Relations between Wales and the Republic were close, she said, and had their own verve separate from relations between the State and Westminster. It was “the Celtic connection”, she said.
Back on her home turf, Morgan’s in-tray is mounting. Labour has been in power for a quarter of a century in Wales, and faces elections in 2026. Nigel Farage’s Reform UK party is threatening to make inroads in the more industrial south of Wales, while Plaid is also on the march, notably in the north.
“Yes, we’re taking the Reform threat seriously. If you’ve been in power for a long time like us, you need to keep testing that you are in tune with what the public wants. What has come back to us is the NHS, the economy and provide better jobs.”
She said the Brexit Party, a Reform forerunner, tried to break into Wales before but “fell apart almost the moment they walked in; no coherence, no policy agenda”. Farage launched his party’s UK election campaign this year in Merthyr Tydfil, a statement of intent. Did she know him from Brussels, where he was an MEP for 20 years?
“I wouldn’t say I had lots of dealings with him but, of course, I met him in the bar, where everyone else met him.”
The election of a UK Labour government in July was “like night and day” compared with relations between the Welsh government and Westminster under the Tories, according to Morgan.
She said that when she was health minister, she spoke to a UK Tory health secretary only once, “and afterwards he tried to throw me under a bus”. Tories often point to higher waiting lists in Wales as evidence of Labour mismanagement, although Morgan retorts that her population is “older, sicker and poorer” than elsewhere in Britain.

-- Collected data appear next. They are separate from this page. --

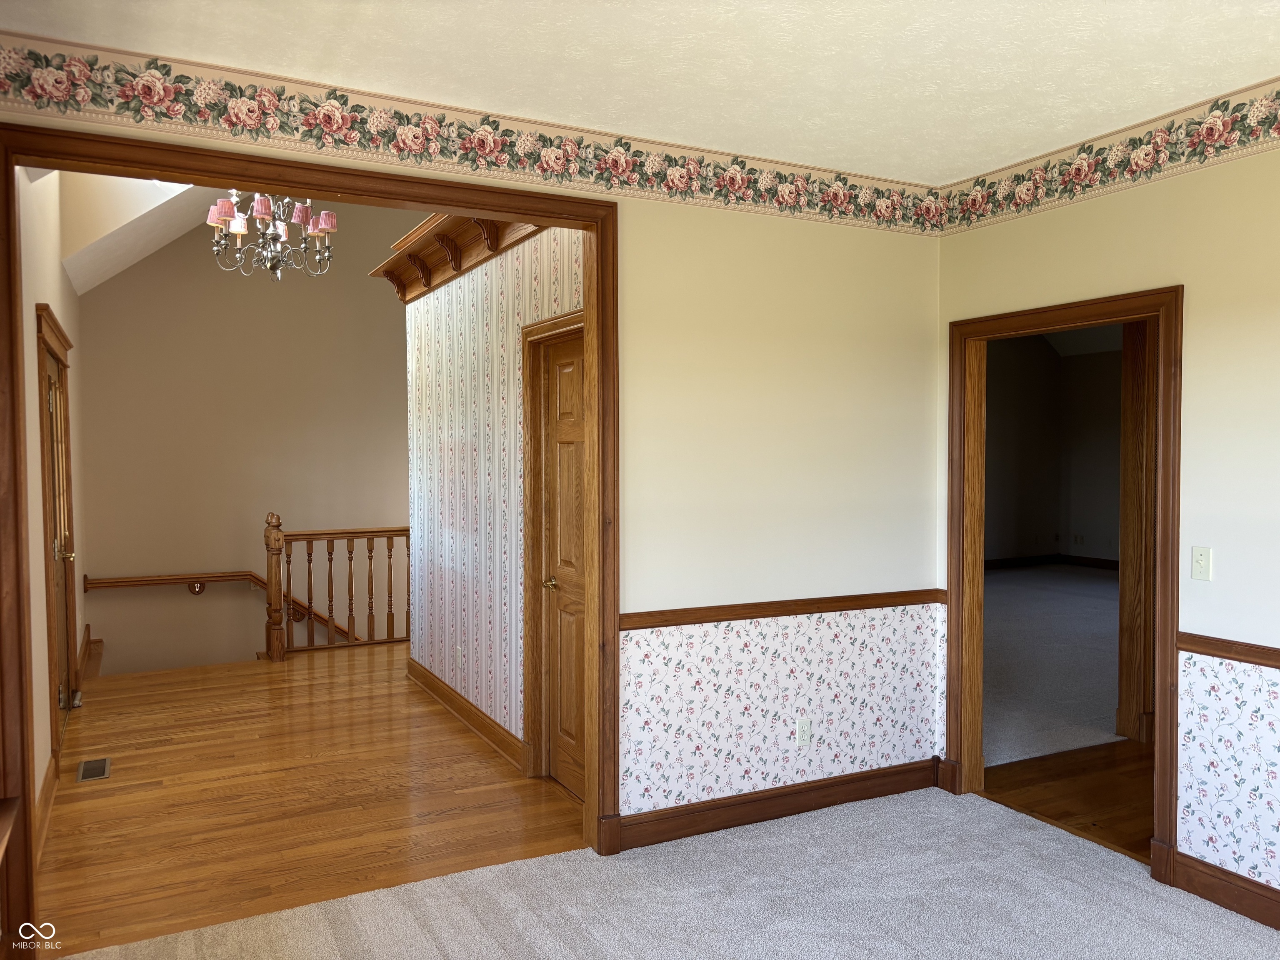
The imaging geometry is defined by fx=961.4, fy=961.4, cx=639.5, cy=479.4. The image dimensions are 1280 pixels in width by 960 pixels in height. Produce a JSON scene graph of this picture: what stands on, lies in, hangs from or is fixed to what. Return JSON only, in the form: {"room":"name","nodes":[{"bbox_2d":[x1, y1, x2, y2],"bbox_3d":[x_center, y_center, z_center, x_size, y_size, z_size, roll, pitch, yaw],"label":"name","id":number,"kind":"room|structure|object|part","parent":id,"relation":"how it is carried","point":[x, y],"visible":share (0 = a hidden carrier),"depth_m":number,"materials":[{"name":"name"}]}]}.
{"room":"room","nodes":[
{"label":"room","id":0,"kind":"room"},
{"bbox_2d":[18,168,87,834],"bbox_3d":[-3.080,-0.456,4.901,0.134,3.908,4.520,-1,2,-27],"label":"hallway left wall","id":1,"kind":"structure","parent":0,"point":[51,248],"depth_m":4.37,"materials":[{"name":"beige paint"}]},
{"bbox_2d":[34,753,57,864],"bbox_3d":[-2.329,1.369,3.701,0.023,0.123,2.046,-1,2,-27],"label":"baseboard","id":2,"kind":"structure","parent":1,"relation":"attached to","point":[48,783],"depth_m":3.97,"materials":[{"name":"brown wood"}]},
{"bbox_2d":[34,303,77,762],"bbox_3d":[-3.039,0.295,4.982,0.164,2.218,1.415,-1,2,-27],"label":"door frame","id":3,"kind":"structure","parent":1,"relation":"in","point":[59,340],"depth_m":4.66,"materials":[{"name":"brown wood"}]},
{"bbox_2d":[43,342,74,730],"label":"front door","id":4,"kind":"structure","parent":1,"relation":"in","point":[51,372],"depth_m":5.24,"materials":[{"name":"brown wood"}]},
{"bbox_2d":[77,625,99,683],"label":"baseboard","id":5,"kind":"structure","parent":1,"relation":"attached to","point":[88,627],"depth_m":6.72,"materials":[{"name":"brown wood"}]},
{"bbox_2d":[55,178,217,294],"bbox_3d":[-2.727,-2.159,6.437,1.984,1.751,4.413,-1,2,-27],"label":"sloped ceiling","id":6,"kind":"structure","parent":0,"point":[149,208],"depth_m":6.25,"materials":[{"name":"white paint"}]},
{"bbox_2d":[207,190,337,280],"bbox_3d":[-2.027,-1.820,5.298,0.694,1.419,0.691,-1,2,-27],"label":"chandelier","id":7,"kind":"object","parent":6,"relation":"hanging from","point":[255,203],"visible":0.89,"depth_m":5.25,"materials":[{"name":"metal"}]},
{"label":"lampshade","id":8,"kind":"part","parent":7,"relation":"part of","materials":[{"name":"pink fabric"}]},
{"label":"shade","id":9,"kind":"part","parent":7,"relation":"part of","materials":[{"name":"pink fabric"}]},
{"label":"shade","id":10,"kind":"part","parent":7,"relation":"part of","materials":[{"name":"pink fabric"}]},
{"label":"lampshade","id":11,"kind":"part","parent":7,"relation":"part of","materials":[{"name":"pink fabric"}]},
{"bbox_2d":[71,195,412,678],"bbox_3d":[-2.643,-0.168,8.355,4.031,6.209,0.132,-1,2,-27],"label":"stairwell wall","id":12,"kind":"structure","parent":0,"point":[208,598],"depth_m":7.94,"materials":[{"name":"beige paint"}]},
{"bbox_2d":[80,570,359,640],"bbox_3d":[-3.145,1.184,8.129,2.945,1.168,0.103,-1,2,-27],"label":"handrail","id":13,"kind":"object","parent":12,"relation":"attached to","point":[118,582],"visible":0.65,"depth_m":7.84,"materials":[{"name":"brown wood"}]},
{"bbox_2d":[34,640,584,956],"bbox_3d":[-1.673,1.438,5.483,3.209,0.116,4.519,-1,2,-27],"label":"hardwood floor","id":14,"kind":"structure","parent":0,"point":[80,794],"depth_m":4.24,"materials":[{"name":"brown wood"}]},
{"bbox_2d":[75,756,111,781],"bbox_3d":[-2.647,1.401,4.657,0.128,0.007,0.319,-1,2,-27],"label":"floor vent","id":15,"kind":"object","parent":14,"relation":"in","point":[99,765],"visible":0.98,"depth_m":4.64,"materials":[{"name":"metal"}]},
{"bbox_2d":[264,514,411,660],"bbox_3d":[-1.938,0.761,7.633,1.934,1.127,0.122,-1,2,-27],"label":"stair railing","id":16,"kind":"object","parent":14,"relation":"on","point":[329,606],"visible":0.81,"depth_m":7.38,"materials":[{"name":"brown wood"}]},
{"bbox_2d":[0,63,944,841],"bbox_3d":[-0.379,-0.242,3.570,3.910,3.363,0.133,-1,2,-27],"label":"back wall","id":17,"kind":"structure","parent":0,"point":[637,595],"depth_m":3.99,"materials":[{"name":"paint"}]},
{"bbox_2d":[0,120,621,948],"bbox_3d":[-0.987,0.218,3.252,2.017,2.447,0.189,-1,2,-27],"label":"opening frame","id":18,"kind":"structure","parent":17,"relation":"attached to","point":[608,264],"depth_m":3.09,"materials":[{"name":"brown wood"}]},
{"bbox_2d":[0,34,947,234],"bbox_3d":[-0.349,-1.187,3.476,3.729,0.184,0.011,-1,2,-27],"label":"wallpaper border","id":19,"kind":"object","parent":17,"relation":"attached to","point":[507,130],"visible":0.97,"depth_m":3.27,"materials":[{"name":"multicoloured paper"}]},
{"bbox_2d":[610,757,941,851],"bbox_3d":[0.629,1.352,4.050,1.678,0.121,0.019,-1,2,-27],"label":"baseboard","id":20,"kind":"structure","parent":17,"relation":"attached to","point":[722,808],"depth_m":3.99,"materials":[{"name":"brown wood"}]},
{"bbox_2d":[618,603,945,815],"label":"floral wallpaper panel","id":21,"kind":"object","parent":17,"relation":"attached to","point":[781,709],"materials":[{"name":"white paper"}]},
{"bbox_2d":[621,588,944,628],"bbox_3d":[0.624,0.532,4.017,1.717,0.059,0.031,-1,2,-27],"label":"chair rail","id":22,"kind":"object","parent":17,"relation":"attached to","point":[836,606],"visible":0.76,"depth_m":3.96,"materials":[{"name":"brown wood"}]},
{"bbox_2d":[794,717,811,744],"bbox_3d":[0.696,1.075,4.091,0.070,0.115,0.009,-1,2,-27],"label":"wall outlet","id":23,"kind":"object","parent":17,"relation":"attached to","point":[804,730],"visible":0.99,"depth_m":4.09,"materials":[{"name":"white plastic"}]},
{"bbox_2d":[405,227,583,779],"bbox_3d":[-0.802,0.008,5.212,0.125,2.775,3.170,-1,2,-27],"label":"hallway right wall","id":24,"kind":"structure","parent":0,"point":[512,445],"depth_m":5.26,"materials":[{"name":"white paper"}]},
{"bbox_2d":[369,211,543,302],"bbox_3d":[-0.950,-1.262,5.138,0.322,0.250,3.138,-1,2,-27],"label":"wooden ledge","id":25,"kind":"object","parent":24,"relation":"attached to","point":[459,224],"visible":0.48,"depth_m":5.28,"materials":[{"name":"brown wood"}]},
{"bbox_2d":[454,645,463,666],"bbox_3d":[-1.052,1.024,5.564,0.015,0.117,0.074,-1,2,-27],"label":"wall outlet","id":26,"kind":"object","parent":24,"relation":"attached to","point":[459,652],"visible":0.98,"depth_m":5.55,"materials":[{"name":"white plastic"}]},
{"bbox_2d":[405,657,527,771],"bbox_3d":[-1.005,1.312,5.448,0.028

“On day one [of the new Labour UK government], Wes [Streeting, the UK health secretary] picked up the phone. I had waited two years for someone to pick up the phone from the Tory party.”

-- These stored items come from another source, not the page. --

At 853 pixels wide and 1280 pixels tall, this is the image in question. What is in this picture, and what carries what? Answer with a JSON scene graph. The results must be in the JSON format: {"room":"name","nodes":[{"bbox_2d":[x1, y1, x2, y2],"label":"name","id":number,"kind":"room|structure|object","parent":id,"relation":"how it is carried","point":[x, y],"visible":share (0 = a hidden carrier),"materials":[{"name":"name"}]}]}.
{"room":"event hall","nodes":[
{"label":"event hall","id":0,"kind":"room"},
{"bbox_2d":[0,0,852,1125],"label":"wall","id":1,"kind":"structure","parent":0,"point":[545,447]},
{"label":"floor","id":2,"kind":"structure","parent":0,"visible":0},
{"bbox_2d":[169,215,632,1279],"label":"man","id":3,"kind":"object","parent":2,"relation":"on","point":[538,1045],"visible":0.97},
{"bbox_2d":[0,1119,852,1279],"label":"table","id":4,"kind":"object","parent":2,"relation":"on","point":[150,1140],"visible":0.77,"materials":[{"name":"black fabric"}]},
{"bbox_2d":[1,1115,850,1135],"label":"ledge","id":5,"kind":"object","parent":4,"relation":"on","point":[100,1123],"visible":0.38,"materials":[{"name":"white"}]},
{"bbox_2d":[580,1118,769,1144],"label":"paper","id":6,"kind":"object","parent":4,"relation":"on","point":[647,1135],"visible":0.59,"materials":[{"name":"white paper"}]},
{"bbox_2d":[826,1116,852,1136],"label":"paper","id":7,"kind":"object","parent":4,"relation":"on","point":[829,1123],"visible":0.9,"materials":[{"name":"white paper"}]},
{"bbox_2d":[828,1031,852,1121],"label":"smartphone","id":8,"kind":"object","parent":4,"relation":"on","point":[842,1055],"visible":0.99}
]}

Morgan has also been in phone contact with Sue Gray, recently ousted as prime minister Keir Starmer’s chief of staff, but supposedly in line to be his envoy to devolved nations and regions of Britain. She and Morgan had been texting, the first minister said.
“We are organising a time for her to come and visit Wales. I’m really pleased that she has got this role, and pleased that the UK government realises it is one of the most centralised countries in the world and that if you want to drive the economy, you need to devolve powers.”
In the meantime, Morgan’s critics will be waiting for her. If Tuesday was anything to go by, she will be waiting for them too.